Jenseits der heimlichen Vitrinen des Alltags
Er meinte, das seien Großstadtdiamanten und fügte an, selbst in einer leeren Cola-Dose stecke Poesie. Er habe eine große Vitrine gebastelt, sagte er, erinnere ich mich, und darin habe er eine Reihe benutzter Spritzen aufgestellt, die direkt Gitterzaun hinter dem Spielplatz am Kösliner Ring gelegen hätten. Daneben hätten Kinder gespielt. Und eins habe gesagt: "Guck mal, wir haben ein riesiges Loch gebuddelt." Und da habe er gestaunt, denn es sei ein sehr großes Loch gewesen. Gerne hätte er es mitgenommen. Aber es sei kein Platz in seiner Wohnung für ein Sandkastenloch gewesen.

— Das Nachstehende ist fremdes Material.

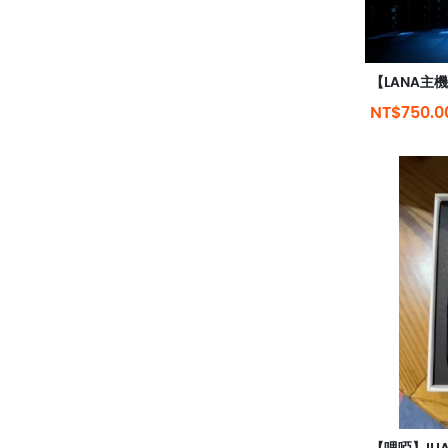
NT$750.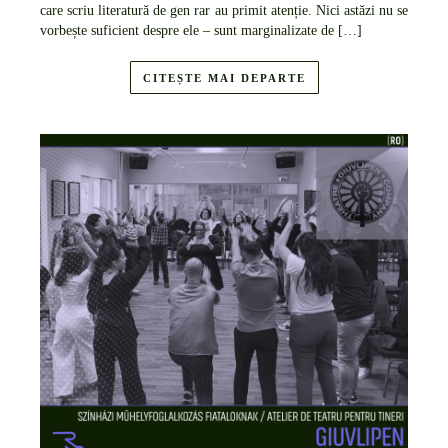
care scriu literatură de gen rar au primit atenție. Nici astăzi nu se
vorbește suficient despre ele – sunt marginalizate de […]
CITEȘTE MAI DEPARTE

Und wenn er etwas nicht mit nach Hause nehmen konnte, habe er sich davorgekniet, es fotografiert und die Aufnahmen liebevoll in Fotoalben geklebt. Eine Wasserwaage benutze er dafür sogar, sagte er, erinnere ich mich. Man solle Fotos nie schief einkleben.
Er erzählte, er sei ein Archäologe der Gegenwart, lachte darüber und schnippte Asche in seinen Plastikbecher. Ganz leer getrunken hatte er ihn scheinbar nicht (es sei Kalhua-Apfelsaft gewesen, sagte er, das möge sonst niemand, ihm munde es vorzüglich), denn es zischte, als die Glut hineinfiel. Dann betrachtete er mich plötzlich mit einem Blick wie verwelkende Lilien und fragte sehr leise, fast gehaucht: "Findest Du das seltsam?"
"Ich mag so etwas sage ich", und dann lächelte ich. "Das ist selten", sagte er, erinnere ich mich, ehe er sich umdrehte und zu einer Runde Medizin-Studenten hinüberschlich, die seit einer halben Stunde in ein Buch zu Photosynthese vertieft schienen, über dessen Inhalt sie lebhaft diskutierten. Auch ihnen hätte er gern über seine Sammelleidenschaft erzählt, glaube ich. Zumindest hob er zweimal an. Doch niemand beachtete ihn. Und so ging er allein in die Küche, klaubte zwischen dem Kartoffelsalat und dem Nudelsalat einen neuen Plastikbecher hervor und schenkte sich abermals Kalhua und Apfelsaft ein. Minuten lang stand er nur da, blickte in die halbleer gegessenen Schüsseln und zupfte sich am fusseligen Kinnbart. Dann entschied er sich zum Gehen.
Er kam noch einmal kurz zu mir herüber und flüsterte mir zu, gleich beginne die Morgenröte. Dies sei die beste Zeit, um neue Großstadtdiamanten zu entdecken. Er nahm noch einen großen Schluck, stellte den Becher auf die Kommode im Flur und verschwand, ohne sich von den restlichen Gästen zu verabschieden. Still. Fast unhörbar schloss er die Tür. Erst als er fort war, fiel mir ein, dass er mir seinen Namen gar nicht verraten hatte, erinnere ich mich. Und staunend musste ich feststellen, dass auch kein anderer der Gäste ihn wusste. Niemand hatte ihn zuvor gesehen. Bis heute habe ich ihn nicht wieder getroffen. Ich hätte mir sein Museum gerne einmal angesehen.